··· Passage shown ···

Without efficient video compression standards, the OTT boom would have been unsustainable. From MPEG-2 in the early broadcast era to adaptive streaming powered by Artificial Intelligence (AI), compression technologies have drastically reduced the bandwidth needed to transmit high-quality video. In a country like India, characterised by mobile-first Internet usage, patchy connectivity, and price-sensitive consumers, compression is not just an engineering marvel; it is a business imperative.
Evolution of Codecs: From MPEG-2 to AV1
The journey of video compression mirrors the evolution of digital infrastructure. In the mid-1990s, MPEG-2 emerged as the workhorse for digital TV broadcasts and DVD distribution. While effective for its time, MPEG-2 required high bitrates, often exceeding 3 Mbps for standard-definition content, which was unsustainable in the early days of the Internet.
The 2000s saw the advent of H.264 (AVC), a landmark codec that offered far better compression without significant quality trade-offs. H.264 enabled the growth of early video platforms, such as YouTube, and paved the way for the mainstream adoption of online streaming. Its success was amplified by broad hardware support across devices and a flexible licensing structure that appealed to commercial users.
As 4K and HDR content entered the scene, H.265 (HEVC) stepped in with up to 50% improved efficiency. But its fragmented and costly licensing models deterred many players from adopting it at scale. This created space for Google’s VP9—a royalty-free codec optimised for Internet delivery. By 2016, YouTube was delivering billions of streams via VP9, enabling higher-quality video without increasing data costs.
In response to the need for an industry-wide open standard, tech giants including Google, Amazon, Netflix, Microsoft, Intel, and Meta formed the Alliance for Open Media and launched AV1. This codec offers approximately 30% better compression efficiency than HEVC while remaining royalty-free. By 2024, AV1 had gained significant traction among platforms serving mobile-first and bandwidth-sensitive markets.
Each generation of codecs has not only improved video quality at lower bitrates but also reduced costs for content delivery networks (CDNs), optimised latency, and enhanced user experience. These gains are especially significant in rural and emerging regions, where stable high-speed connectivity is still a work in progress.
Versatile Video Coding (VVC), also known as H.266, the latest entrant, promises even greater savings—up to 50% over HEVC. It is designed to support future formats, such as 8K, 360-degree video, and virtual reality. However, with its heavy compute requirements and intricate royalty regime, VVC faces adoption hurdles similar to those of HEVC. Its fate may depend on whether hardware manufacturers and software ecosystems widely adopt it.

···

| Tasks and exercises |
• A. Please extract the wording of the passage on video compression from "Without efficient video" up to and including "a business imperative.".
• B. Write what comes next in the passage on video compression, starting after its final sentence.
The lines after this passage on video compression are separate material.

··· Data block ···

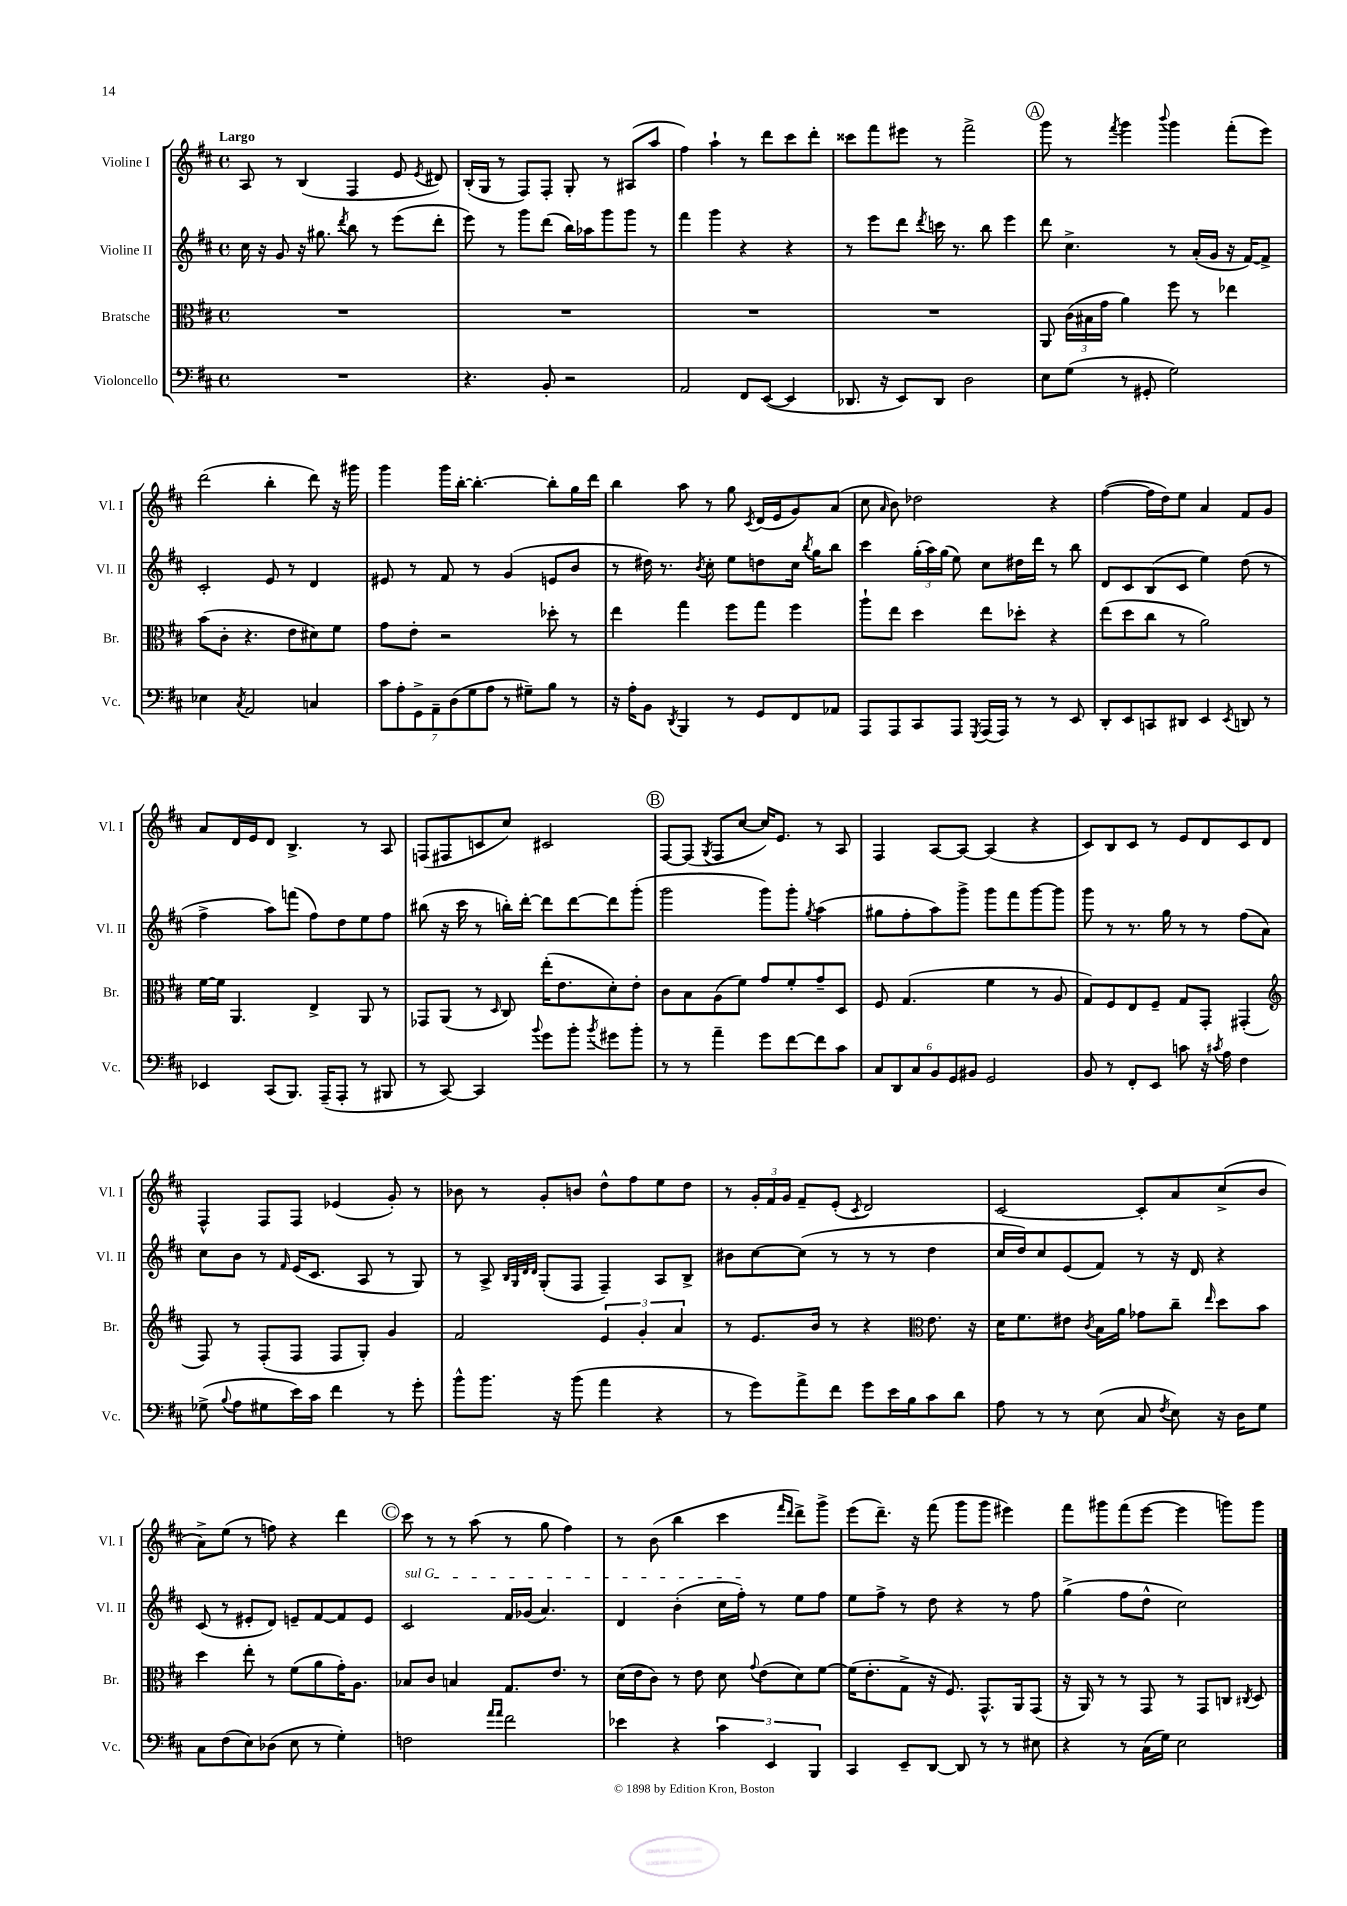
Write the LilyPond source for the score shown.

···

| Results of the exercise |
• A.
Without efficient video compression standards, the OTT boom would have been unsustainable. From MPEG-2 in the early broadcast era to adaptive streaming powered by Artificial Intelligence (AI), compression technologies have drastically reduced the bandwidth needed to transmit high-quality video. In a country like India, characterised by mobile-first Internet usage, patchy connectivity, and price-sensitive consumers, compression is not just an engineering marvel; it is a business imperative.

• B.
India’s OTT platforms are watching the global codec race with interest. With over 25 platforms offering regional and niche content, balancing performance and licensing costs is crucial to ensure universal device compatibility. In 2025, with AI-augmented codecs beginning to emerge and global streaming demand surging, video compression is no longer a supporting player—it is centre stage.
Why Compression is Business-Critical?
Video compression now sits at the core of platform economics, content reach, and customer experience.
Lower bitrates, higher engagement: In markets like India and Southeast Asia, over 70% of OTT users rely on prepaid mobile data. Efficient compression enables longer viewing sessions without data anxiety. A 2024 Ericsson study showed that platforms using AV1 saw 23% longer session durations compared to those still using H.264.
Efficient codecs also reduce the likelihood of app uninstalls. Viewers who experience repeated buffering or data exhaustion are far more likely to abandon a platform, especially in Tier 2 and Tier 3 towns.
Reduced delivery costs at scale: Video accounts for more than 82% of global Internet traffic, according to a 2024 report by Cisco. CDNs and ISPs bill platforms based on the volume of data delivered. With AV1 and early VVC adoption, platforms have trimmed bandwidth consumption by up to 40%, saving millions annually.
For newer platforms competing with global giants, this cost efficiency is the difference between survival and scale. Compression drives lower per-stream delivery costs, improving unit economics for both Subscription Video on Demand (SVOD) and Advertising-based Video on Demand (AVOD) business models.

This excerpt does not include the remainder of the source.